Friday, September 28, 2007

Stone Hill Norton: Weedy Goat (and not in a good way)

So I opened the Stone Hill Norton last night and sipped it while I watched the movie Black Book (which I loved, but that would be another post). Despite being about twice the cost of the Illinois Cellars' Norton, it was a worse wine. It wasn't particularly sweet or goaty, but it was thin and astringent. Perhaps it will have opened up since last night - thereby becoming a little less astringent - but this will probably not improve its body.

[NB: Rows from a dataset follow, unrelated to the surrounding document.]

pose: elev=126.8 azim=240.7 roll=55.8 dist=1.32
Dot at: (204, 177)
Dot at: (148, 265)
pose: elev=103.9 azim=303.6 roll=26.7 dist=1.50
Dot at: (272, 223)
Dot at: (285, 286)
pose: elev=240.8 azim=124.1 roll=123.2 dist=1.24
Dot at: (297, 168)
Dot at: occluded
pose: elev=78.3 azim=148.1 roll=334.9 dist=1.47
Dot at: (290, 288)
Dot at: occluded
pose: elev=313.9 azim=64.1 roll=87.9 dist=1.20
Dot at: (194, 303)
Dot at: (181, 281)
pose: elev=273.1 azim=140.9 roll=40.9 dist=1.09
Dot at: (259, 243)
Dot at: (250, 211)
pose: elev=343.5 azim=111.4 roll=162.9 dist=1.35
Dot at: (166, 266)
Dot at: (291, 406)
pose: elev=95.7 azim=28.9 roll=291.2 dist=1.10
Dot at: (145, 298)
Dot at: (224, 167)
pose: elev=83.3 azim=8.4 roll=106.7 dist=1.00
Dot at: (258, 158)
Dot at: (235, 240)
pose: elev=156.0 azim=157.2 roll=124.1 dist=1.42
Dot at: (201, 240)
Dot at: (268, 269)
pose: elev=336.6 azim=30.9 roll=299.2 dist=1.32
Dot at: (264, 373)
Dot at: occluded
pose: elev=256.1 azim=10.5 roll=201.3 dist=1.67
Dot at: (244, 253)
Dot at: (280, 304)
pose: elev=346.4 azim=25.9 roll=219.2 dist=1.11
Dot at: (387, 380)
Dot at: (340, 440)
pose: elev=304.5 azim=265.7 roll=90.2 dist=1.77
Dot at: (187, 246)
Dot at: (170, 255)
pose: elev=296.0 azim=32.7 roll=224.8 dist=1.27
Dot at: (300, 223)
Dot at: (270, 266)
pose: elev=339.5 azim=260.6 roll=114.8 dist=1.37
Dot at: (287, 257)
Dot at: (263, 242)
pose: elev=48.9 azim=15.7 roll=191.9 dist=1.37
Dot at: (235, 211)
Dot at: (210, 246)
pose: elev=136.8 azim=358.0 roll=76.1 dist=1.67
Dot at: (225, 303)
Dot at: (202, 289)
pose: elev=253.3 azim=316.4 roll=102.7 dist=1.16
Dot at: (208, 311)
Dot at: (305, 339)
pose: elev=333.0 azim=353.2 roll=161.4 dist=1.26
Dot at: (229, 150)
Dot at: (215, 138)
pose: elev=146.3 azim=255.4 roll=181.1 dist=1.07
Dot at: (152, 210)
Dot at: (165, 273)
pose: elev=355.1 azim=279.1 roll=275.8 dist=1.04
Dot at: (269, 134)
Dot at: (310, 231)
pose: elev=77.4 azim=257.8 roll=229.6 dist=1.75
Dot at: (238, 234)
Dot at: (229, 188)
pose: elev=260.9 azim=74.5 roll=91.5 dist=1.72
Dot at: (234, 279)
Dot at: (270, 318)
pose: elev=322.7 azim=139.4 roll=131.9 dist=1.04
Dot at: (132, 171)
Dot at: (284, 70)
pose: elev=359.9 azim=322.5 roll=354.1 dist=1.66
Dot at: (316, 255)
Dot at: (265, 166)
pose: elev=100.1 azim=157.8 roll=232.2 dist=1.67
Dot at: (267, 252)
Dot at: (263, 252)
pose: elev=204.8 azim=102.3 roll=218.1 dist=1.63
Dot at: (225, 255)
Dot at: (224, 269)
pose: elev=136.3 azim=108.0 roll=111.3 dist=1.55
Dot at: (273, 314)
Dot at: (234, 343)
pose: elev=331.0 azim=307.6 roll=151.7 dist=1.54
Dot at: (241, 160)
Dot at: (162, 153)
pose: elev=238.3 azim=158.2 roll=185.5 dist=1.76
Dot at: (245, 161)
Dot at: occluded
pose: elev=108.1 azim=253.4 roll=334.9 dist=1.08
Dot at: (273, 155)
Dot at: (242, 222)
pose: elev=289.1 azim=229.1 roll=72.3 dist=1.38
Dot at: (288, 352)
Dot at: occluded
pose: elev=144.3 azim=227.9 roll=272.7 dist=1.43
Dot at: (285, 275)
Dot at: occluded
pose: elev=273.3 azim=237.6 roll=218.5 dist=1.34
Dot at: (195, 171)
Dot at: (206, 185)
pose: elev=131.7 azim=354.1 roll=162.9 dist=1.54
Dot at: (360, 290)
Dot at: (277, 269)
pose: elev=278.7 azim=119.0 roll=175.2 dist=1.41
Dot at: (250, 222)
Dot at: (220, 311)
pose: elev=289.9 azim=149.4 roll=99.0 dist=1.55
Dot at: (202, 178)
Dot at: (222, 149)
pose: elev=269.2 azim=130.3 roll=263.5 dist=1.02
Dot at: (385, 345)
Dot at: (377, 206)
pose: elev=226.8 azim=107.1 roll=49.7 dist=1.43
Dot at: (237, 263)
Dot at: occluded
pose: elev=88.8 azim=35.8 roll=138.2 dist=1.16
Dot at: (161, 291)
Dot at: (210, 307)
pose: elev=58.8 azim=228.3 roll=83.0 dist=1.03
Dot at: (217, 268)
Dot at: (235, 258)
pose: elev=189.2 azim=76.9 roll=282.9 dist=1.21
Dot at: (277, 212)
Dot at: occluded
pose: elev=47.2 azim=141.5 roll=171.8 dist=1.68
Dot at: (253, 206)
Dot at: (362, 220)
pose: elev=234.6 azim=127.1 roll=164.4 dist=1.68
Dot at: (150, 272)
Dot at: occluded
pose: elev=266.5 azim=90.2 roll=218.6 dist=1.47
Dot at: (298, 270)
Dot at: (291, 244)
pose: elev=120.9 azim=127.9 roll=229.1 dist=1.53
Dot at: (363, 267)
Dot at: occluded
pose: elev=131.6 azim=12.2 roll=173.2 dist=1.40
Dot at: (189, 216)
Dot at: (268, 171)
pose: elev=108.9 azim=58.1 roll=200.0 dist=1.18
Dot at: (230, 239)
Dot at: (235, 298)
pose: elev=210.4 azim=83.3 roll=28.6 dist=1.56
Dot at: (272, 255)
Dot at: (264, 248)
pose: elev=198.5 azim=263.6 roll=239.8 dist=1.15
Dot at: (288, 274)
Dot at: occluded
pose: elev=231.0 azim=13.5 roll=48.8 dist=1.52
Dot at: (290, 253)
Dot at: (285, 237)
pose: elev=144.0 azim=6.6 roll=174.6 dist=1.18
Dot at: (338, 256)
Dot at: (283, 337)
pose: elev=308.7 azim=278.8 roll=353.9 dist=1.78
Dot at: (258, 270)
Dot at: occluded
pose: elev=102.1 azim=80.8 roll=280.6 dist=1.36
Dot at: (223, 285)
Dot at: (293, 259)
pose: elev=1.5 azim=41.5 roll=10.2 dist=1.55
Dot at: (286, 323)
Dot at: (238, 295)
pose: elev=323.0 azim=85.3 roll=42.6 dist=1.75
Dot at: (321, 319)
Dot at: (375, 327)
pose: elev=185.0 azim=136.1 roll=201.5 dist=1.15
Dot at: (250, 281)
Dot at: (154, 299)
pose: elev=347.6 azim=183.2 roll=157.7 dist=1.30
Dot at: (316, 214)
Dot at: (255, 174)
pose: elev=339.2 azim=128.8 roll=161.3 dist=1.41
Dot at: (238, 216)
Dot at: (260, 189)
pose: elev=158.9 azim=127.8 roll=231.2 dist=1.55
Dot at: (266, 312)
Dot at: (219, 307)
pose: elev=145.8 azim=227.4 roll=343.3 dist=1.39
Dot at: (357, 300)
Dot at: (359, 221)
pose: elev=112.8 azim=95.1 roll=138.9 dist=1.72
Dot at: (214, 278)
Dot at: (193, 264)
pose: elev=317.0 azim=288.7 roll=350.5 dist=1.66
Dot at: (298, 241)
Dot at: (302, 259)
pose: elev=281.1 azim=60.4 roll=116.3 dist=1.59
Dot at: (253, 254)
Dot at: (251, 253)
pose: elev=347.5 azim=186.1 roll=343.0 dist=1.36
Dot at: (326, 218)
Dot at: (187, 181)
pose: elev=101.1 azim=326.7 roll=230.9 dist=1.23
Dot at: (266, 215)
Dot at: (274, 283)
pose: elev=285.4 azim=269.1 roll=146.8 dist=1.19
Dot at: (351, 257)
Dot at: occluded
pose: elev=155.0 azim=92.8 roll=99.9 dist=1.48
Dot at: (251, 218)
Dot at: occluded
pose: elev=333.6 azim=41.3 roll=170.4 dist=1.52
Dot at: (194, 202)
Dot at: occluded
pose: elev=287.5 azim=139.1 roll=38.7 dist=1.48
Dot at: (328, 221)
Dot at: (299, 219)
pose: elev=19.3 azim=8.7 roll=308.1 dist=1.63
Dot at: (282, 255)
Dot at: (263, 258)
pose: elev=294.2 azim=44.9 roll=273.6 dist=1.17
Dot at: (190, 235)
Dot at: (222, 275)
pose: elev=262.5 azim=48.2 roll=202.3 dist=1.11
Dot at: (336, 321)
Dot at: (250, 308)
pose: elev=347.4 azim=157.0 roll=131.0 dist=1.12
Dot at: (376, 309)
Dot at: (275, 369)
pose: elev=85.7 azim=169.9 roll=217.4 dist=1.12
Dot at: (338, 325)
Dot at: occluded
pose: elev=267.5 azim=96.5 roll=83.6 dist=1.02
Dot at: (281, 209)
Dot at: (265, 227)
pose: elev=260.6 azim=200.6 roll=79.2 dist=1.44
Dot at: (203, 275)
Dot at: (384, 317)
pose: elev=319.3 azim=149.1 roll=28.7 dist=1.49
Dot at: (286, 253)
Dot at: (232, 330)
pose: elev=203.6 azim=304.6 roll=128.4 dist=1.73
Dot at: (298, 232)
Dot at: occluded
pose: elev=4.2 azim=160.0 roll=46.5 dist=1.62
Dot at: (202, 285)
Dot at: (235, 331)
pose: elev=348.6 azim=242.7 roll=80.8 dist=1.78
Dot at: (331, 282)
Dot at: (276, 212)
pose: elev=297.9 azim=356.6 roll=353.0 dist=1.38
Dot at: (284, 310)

Part of the problem, presumably, was its aging in oak barrels. A little oak can improve a wine, but all too often vintners appear to use oak to cover up imperfection and so drinking a wine can turn out to be like sucking on a wood chip. This wasn't that bad, but it certainly was more like sucking on a wood chip than one would prefer. At any rate, the thin-ness was the real problem.

It had a little of that wet mammalian hint, which I would normally have welcomed. However, the wine was also unpleasantly weedy. Sometimes a wine is described as herbaceous or tasting subtly of grass... and this is supposed to be a good thing. In the case of the Stone Hill Norton, it tasted a little like bad hay... thus: "weedy". Interestingly, the weediness and the wet mammal melded in a way that removed any potential for pleasure from the taste of wet mammal. (I realize that the previous sentence contains what might seem like a paradoxical presupposition; but, trust me, a little wet mammal can be nice.)

Summing up: Thus far, the Illinois Cellars' Norton is still by far the best I've tried and at less cost than its rivals. I ended my last post - the one on the Catawba - with a list of whites I'd like to try. Perhaps I should branch out and try some different North American reds - in particular, the Baco Noir or Chambourcin.

1 Comments:

Blogger Idris said...

Actually, the Stone Hill Norton was much better the second night. Its astringency had mellowed and its body felt much nicer. I still like the Illinois Cellars' Norton better.

Next up: Illinois Cellars' Chardonel, which is a hybrid of Seyval and Chardonnay. It is, of course, a white wine.